8.軌跡
「それで?具体的にはどうするつもりなの?」
公園からの帰り道、リンリンは私にそう聞いて来た。確かにそうだ。物語を描きたいと自分の内側に気が付いたのはいいものの、一体何から手を付ければいいのかというとこまでは考えているわけでない。
「どうしようかな」
と私は少しだけ考えるのだけれど、その時、肩に戻ってきたアヤカが頬をつついた。彼の方を見ると、彼はどう見てもリンリンの方に手を向けている。
「そうだ・・・リンリンは今・・・なんて聞けばいいのかな、どういう感じでやってる?」
「どうやって絵を描いているかってこと?」
「うん」
「美香が思っている通りだと思う。そのまま、同じ感じで描いてるよ」
なるほど、じゃあバイトをしながら絵を描いているって言うのは続けている感じなのか。と私はそう思ったのだけれど、リンリンは言葉を続けた。
「・・・でも、実は本当に最近、というかこの間の週末の話なんだけど、この街の展覧会みたいなのに出展してみないかって話が来てさ、出したんだよね。私の絵」
「そうなの?凄いじゃん」
「そう。で、その時に来ていた人が同じような感じでそういう会を開くから、もしよかったら私の絵も出してみないかって言われてさ」
リンリンの話を聞くと絵を出すのはもう少し先らしい。だから絵を描き始めようとしていて、それを考えている時にアヤカが置きに行った紫の本に気が付いた。とのことだった。
「・・・それにしても急に置きに来てびっくりしたよ」
「ああ・・・それは、うん。ごめん。私も自分で決めたことだったんだけどね、どうにも」
とか凄く適当な言い訳をするしかない。だってそれを置いたのは私じゃない。アヤカだ。私だって知らなかったのだから。良かったよ、リンリンが私の描いた物語を覚えてくれていて・・・。
そこまで私が思っていると、有ることを思いつく。
そうか、私は私の続きをやればいいんじゃないか。ということに。そもそもの話、私がやっていたことはそういうことなんだから。
「ねえ、リンリン」
「なに?」
「絵を見て物語を描く。っていうことから始めようかなって思ってる」
「・・・それは、あの日の続きからってこと?」
あの日の続き。リンリンに見せた「私の世界の見え方」それをあの日、私が描いたからこそ今日の私がここに居るんだ。じゃああの時の続きからやらなけばその先へは行けないだろうと私はそう思った。
「うん、あの日の続きから。私はね、リンリン。信じて貰えないかもしれないけど」
「ちょっとだけの時間だったけど、自分の置いて来たものを見に行ったんだ」
彼女は静かに私の話を聞くために歩く速度を緩めた。
「・・・そしたら?」
「うん。そしたらね全然、今と別人みたいな生活をしてた。楽しそうだった」
「そしたらね、きっとあれが私が成りたかった姿で、きっと私が成しえることができる姿だったんだって、今なら思えるんだよね」
するとリンリンは腕を組み、空を見上げた。すると何を思ったのかアヤカは私の肩からとびたち、今度はリンリンの肩に行く。
「美香、今さ描いている絵。もう少しで完成するんだよね」
「・・・うん?」
「だからさ、その絵を見てさ、同じように物語を描いてみない?」
「いいの?」
「というかそうしないと。だって私がもうここに居るってことはそういうことでしょ」
気が付くと私たちはアパートに戻って来ていた。リンリンはポケットからスマホを確認する。

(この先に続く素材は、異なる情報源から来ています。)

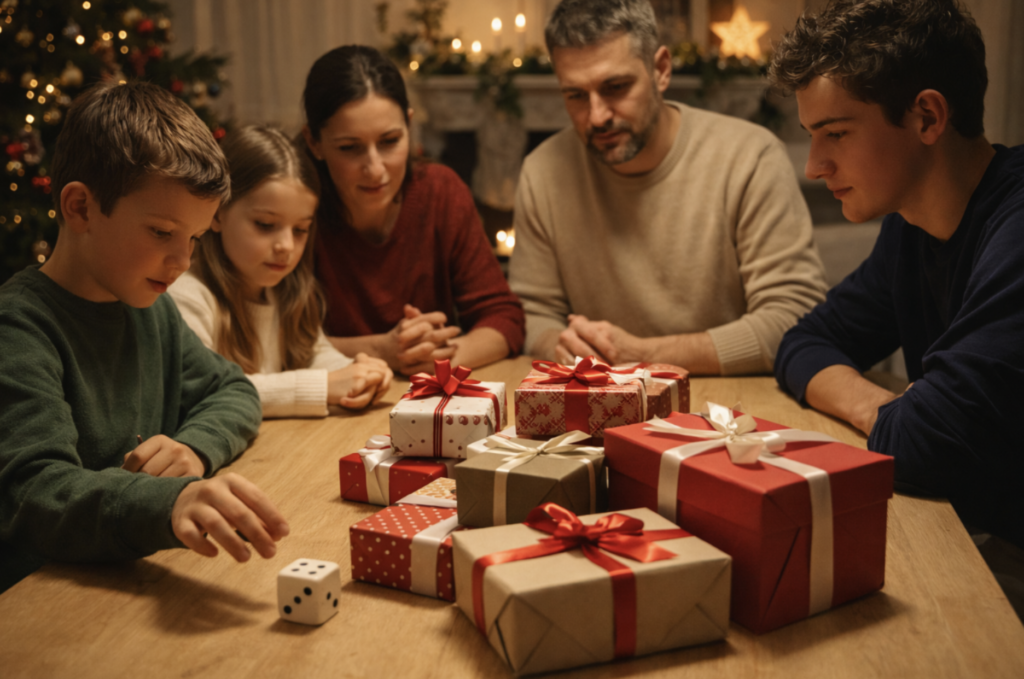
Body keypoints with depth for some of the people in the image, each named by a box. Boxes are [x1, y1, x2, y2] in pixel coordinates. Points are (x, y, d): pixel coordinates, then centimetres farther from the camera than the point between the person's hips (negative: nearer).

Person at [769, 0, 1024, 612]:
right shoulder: (912, 227, 6)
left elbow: (923, 445, -29)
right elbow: (807, 346, 14)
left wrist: (882, 420, -6)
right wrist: (877, 409, -6)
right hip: (968, 536, 7)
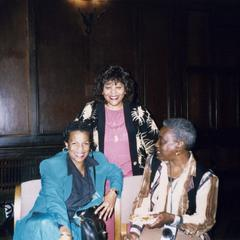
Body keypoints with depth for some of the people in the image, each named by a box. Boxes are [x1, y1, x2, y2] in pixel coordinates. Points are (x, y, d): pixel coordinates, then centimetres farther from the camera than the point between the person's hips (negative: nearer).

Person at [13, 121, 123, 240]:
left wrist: (113, 192, 2)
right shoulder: (52, 166, -11)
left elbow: (116, 172, 23)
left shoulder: (98, 160, 5)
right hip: (52, 220, -3)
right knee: (45, 226, -38)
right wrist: (64, 230, -39)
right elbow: (54, 200, -23)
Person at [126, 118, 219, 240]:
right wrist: (134, 229, -10)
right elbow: (143, 199, 4)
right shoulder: (153, 163, 1)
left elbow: (206, 220, -9)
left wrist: (172, 219, -21)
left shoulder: (205, 177, -14)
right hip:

「・・・明日の・・・そうだなこの時間位に私の家に来てよ」
「この時間に?・・・もう少し早く行くよ。夕食作ってあげるか」
というとリンリンは笑顔になった。
「久しぶりに美香の料理が食べれるってこと?」
「・・・そうだよ。どうせ部屋だって散らかってんでしょ?」
リンリンは少しだけにこやかにうなずくとそのまま自転車に乗って行ってしまった。私はそれを見送ると今度はアヤカに話しかける。
「・・・さて、こうなったわけだけど」
「うん、いいじゃん。動き出したよ」
私は少しだけ空を見上げるとそのまま部屋へと戻っていった。